About this exercise |
Exactly as they appear, transcribe the entries and skip any pictures.

Available data |
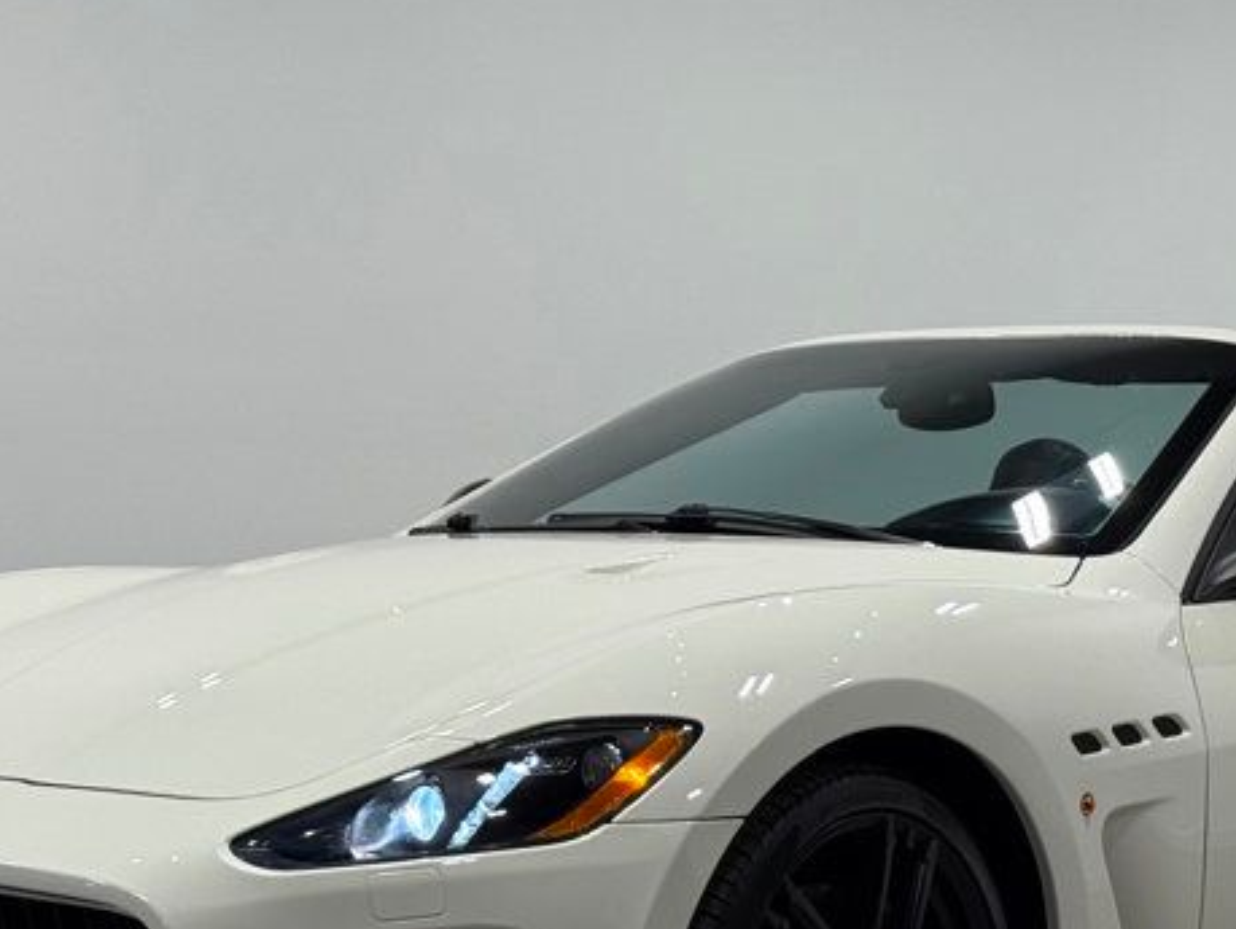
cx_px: 794
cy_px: 584
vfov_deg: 13.8
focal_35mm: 107
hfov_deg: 18.3
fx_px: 3824
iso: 64
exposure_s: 1/487
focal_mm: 6.76
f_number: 1.78
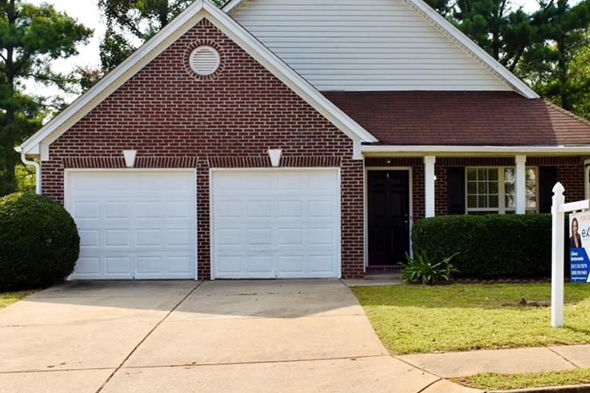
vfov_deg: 26.5
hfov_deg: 39.1
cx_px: 327
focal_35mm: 51
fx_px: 830
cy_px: 143
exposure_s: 1/200
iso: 100
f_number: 10
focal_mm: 25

Task output |
cx_px: 794
cy_px: 584
vfov_deg: 13.8
focal_35mm: 107
hfov_deg: 18.3
fx_px: 3824
iso: 64
exposure_s: 1/487
focal_mm: 6.76
f_number: 1.78
vfov_deg: 26.5
hfov_deg: 39.1
cx_px: 327
focal_35mm: 51
fx_px: 830
cy_px: 143
exposure_s: 1/200
iso: 100
f_number: 10
focal_mm: 25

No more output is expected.